> _What is required_
Which lines of the data below hold "avec"? Copy each of them.

Top of Data in this exercise

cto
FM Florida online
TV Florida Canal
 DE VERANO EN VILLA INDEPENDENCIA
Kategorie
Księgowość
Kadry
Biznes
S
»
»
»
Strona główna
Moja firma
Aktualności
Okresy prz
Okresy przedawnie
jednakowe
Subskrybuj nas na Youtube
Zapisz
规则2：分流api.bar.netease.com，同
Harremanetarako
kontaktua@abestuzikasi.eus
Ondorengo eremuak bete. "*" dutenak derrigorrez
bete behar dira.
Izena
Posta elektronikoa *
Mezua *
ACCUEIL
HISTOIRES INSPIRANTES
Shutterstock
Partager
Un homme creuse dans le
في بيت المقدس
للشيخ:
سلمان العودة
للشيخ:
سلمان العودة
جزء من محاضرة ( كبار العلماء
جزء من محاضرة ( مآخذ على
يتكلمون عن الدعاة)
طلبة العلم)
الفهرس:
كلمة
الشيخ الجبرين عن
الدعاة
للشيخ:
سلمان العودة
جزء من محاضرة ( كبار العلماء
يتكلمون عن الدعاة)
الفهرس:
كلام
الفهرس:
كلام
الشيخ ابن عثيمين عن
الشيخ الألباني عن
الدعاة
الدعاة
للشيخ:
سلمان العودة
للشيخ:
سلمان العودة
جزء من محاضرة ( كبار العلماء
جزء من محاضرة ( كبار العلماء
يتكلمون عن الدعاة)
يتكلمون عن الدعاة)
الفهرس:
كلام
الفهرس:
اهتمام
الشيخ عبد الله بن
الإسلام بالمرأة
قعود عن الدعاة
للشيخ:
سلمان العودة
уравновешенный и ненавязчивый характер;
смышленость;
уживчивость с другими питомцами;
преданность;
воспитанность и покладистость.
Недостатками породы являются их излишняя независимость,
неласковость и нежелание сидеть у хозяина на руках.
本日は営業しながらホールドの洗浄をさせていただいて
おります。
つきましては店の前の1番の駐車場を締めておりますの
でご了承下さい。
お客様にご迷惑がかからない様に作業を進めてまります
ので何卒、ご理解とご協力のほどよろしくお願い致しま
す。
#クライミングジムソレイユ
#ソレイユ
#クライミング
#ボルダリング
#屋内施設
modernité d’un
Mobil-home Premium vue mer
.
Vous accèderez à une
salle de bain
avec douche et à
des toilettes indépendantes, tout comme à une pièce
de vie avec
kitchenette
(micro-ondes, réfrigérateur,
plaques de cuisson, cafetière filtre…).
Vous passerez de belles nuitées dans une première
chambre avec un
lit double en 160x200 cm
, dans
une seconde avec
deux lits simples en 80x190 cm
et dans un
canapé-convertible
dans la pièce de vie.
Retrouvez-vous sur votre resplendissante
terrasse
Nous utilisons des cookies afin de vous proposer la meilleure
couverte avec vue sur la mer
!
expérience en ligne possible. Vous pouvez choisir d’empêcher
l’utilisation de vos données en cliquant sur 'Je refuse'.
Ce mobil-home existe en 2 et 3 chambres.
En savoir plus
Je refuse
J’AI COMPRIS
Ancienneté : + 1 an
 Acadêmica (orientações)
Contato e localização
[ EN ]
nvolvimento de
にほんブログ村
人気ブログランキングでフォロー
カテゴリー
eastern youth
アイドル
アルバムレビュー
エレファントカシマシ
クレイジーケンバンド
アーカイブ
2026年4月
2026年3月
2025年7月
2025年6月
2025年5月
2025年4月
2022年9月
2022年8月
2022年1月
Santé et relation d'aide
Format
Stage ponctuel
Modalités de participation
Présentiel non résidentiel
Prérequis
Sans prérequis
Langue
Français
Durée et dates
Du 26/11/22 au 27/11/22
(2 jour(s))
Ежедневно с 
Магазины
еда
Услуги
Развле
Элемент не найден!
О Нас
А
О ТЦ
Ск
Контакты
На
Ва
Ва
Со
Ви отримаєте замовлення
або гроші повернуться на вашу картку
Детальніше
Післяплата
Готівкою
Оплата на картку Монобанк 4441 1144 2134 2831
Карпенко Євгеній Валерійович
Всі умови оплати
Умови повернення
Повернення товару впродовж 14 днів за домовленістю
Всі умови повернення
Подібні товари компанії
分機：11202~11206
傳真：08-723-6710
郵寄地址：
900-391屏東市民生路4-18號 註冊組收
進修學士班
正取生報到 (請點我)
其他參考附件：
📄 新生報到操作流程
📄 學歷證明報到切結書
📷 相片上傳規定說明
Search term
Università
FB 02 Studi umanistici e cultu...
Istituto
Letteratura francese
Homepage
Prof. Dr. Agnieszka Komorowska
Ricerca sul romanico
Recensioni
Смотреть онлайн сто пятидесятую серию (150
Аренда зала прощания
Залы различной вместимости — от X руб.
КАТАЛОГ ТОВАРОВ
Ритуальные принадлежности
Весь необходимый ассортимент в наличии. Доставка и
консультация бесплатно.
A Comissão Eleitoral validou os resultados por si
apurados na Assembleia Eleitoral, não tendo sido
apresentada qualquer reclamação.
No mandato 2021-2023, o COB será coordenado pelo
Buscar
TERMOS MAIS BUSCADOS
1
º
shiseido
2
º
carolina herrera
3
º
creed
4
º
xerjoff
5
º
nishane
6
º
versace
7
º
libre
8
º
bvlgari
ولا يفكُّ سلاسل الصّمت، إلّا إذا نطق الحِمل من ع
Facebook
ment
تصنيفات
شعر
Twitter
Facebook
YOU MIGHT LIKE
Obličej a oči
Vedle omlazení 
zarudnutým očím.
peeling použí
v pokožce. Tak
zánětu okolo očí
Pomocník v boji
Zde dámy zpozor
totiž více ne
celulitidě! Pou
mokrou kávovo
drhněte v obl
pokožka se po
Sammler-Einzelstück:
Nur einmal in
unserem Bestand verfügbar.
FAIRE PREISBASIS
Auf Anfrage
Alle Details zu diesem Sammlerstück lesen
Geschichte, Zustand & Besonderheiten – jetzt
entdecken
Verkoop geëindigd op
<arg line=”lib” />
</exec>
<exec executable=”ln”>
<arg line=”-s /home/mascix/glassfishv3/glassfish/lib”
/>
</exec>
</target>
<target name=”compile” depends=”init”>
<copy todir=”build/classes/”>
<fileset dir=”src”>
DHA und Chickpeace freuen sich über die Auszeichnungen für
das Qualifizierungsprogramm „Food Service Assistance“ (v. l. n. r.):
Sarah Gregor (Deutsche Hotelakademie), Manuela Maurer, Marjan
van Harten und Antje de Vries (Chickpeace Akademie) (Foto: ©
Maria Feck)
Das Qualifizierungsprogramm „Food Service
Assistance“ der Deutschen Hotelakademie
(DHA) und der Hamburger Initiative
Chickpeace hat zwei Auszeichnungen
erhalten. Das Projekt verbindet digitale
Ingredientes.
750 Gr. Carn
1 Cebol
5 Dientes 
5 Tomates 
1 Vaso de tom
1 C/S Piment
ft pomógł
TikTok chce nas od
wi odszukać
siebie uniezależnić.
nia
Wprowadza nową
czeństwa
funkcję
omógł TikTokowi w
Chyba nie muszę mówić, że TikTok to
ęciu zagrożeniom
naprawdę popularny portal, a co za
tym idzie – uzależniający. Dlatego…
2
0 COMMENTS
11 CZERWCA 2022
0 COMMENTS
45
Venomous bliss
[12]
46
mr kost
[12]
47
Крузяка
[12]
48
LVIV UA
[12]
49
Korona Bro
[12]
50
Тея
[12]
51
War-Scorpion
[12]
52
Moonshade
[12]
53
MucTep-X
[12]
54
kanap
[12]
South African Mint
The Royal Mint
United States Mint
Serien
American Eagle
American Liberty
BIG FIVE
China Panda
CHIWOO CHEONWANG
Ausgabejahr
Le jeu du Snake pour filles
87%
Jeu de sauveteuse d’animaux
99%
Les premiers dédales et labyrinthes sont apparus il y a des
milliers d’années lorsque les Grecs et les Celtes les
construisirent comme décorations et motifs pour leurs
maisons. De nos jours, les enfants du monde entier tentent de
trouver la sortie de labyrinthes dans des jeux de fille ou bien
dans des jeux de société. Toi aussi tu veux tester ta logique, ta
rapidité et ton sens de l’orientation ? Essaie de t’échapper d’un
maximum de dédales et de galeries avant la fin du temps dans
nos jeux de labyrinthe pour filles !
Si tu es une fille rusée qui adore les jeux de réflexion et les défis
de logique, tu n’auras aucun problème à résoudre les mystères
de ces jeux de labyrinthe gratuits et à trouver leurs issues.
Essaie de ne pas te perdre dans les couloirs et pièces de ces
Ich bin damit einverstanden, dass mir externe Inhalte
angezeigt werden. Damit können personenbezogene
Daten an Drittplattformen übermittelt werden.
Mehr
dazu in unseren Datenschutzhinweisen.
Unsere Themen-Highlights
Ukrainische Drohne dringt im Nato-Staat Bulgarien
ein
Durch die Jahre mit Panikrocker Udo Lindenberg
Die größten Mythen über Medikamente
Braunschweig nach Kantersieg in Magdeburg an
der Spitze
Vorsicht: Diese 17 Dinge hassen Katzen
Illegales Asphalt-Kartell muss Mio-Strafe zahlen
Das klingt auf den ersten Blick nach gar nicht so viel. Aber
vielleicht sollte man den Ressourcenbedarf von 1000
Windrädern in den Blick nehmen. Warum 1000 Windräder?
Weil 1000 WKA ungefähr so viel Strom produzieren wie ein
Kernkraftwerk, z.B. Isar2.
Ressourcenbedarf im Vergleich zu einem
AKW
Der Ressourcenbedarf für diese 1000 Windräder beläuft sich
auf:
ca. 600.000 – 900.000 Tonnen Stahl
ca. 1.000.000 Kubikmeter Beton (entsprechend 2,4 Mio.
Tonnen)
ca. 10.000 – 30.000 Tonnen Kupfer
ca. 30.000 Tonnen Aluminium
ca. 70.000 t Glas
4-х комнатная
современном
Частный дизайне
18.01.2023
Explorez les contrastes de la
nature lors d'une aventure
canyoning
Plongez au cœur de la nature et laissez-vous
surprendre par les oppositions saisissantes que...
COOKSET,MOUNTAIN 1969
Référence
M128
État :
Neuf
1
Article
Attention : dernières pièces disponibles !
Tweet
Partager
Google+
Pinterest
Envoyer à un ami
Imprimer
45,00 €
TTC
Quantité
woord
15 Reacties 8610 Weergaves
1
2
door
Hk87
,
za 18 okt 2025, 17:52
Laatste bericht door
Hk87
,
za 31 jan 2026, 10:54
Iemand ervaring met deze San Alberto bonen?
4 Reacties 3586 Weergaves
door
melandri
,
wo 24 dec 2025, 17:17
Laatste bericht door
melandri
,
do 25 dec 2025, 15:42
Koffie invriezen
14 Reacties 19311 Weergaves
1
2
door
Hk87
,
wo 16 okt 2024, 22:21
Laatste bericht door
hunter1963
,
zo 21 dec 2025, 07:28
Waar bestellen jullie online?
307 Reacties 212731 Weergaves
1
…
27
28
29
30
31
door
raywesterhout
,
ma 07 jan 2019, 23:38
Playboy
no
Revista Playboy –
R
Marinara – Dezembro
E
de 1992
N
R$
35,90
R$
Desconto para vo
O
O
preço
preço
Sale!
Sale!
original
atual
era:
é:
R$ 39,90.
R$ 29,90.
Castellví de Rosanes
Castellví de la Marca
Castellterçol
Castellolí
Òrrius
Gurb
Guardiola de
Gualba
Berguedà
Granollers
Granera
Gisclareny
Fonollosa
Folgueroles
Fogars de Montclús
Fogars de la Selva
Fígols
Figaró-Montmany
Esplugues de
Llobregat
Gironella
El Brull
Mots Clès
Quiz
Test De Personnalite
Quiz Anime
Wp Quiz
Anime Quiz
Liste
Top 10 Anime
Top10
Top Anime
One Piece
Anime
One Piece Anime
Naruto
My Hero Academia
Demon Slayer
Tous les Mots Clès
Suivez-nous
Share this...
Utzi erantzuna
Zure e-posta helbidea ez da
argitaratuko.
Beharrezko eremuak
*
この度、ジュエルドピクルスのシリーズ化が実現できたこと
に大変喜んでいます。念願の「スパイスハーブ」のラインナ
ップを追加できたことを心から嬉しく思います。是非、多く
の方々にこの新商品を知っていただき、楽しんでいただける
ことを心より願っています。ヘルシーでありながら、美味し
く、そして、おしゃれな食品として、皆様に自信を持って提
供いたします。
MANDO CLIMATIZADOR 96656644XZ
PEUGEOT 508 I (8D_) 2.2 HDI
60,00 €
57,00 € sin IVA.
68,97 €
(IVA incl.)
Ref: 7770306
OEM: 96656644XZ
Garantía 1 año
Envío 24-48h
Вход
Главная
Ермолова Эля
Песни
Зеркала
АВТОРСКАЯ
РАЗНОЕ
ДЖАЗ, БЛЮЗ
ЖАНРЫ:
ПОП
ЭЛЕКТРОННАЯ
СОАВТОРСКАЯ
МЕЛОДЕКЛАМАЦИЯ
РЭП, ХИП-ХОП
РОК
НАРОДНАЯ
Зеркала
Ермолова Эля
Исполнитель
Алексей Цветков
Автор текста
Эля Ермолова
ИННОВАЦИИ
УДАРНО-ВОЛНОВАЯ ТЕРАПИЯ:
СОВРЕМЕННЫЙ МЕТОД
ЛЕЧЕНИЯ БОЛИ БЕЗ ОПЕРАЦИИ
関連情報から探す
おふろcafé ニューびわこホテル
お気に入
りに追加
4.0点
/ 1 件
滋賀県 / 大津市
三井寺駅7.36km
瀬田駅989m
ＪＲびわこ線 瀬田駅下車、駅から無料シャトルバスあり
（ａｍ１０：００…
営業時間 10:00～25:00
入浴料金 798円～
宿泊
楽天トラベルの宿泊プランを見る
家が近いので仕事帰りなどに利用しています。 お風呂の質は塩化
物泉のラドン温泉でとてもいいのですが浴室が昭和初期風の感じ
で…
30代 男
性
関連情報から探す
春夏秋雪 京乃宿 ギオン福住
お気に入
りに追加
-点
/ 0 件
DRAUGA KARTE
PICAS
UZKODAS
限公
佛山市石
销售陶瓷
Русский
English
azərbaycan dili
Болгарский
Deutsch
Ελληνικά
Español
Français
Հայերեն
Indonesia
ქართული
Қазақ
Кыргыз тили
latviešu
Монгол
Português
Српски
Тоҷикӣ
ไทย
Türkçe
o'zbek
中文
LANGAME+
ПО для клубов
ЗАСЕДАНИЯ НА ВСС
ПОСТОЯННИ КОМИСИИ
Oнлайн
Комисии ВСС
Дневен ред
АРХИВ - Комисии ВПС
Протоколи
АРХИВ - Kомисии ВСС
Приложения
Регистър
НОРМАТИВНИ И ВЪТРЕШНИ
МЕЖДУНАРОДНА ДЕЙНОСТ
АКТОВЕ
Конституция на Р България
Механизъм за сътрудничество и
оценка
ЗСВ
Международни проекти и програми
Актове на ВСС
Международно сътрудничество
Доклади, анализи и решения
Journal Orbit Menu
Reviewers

Bottom of Data in this exercise

> _Completed task_
avec douche et à
de vie avec
chambre avec un
une seconde avec
couverte avec vue sur la mer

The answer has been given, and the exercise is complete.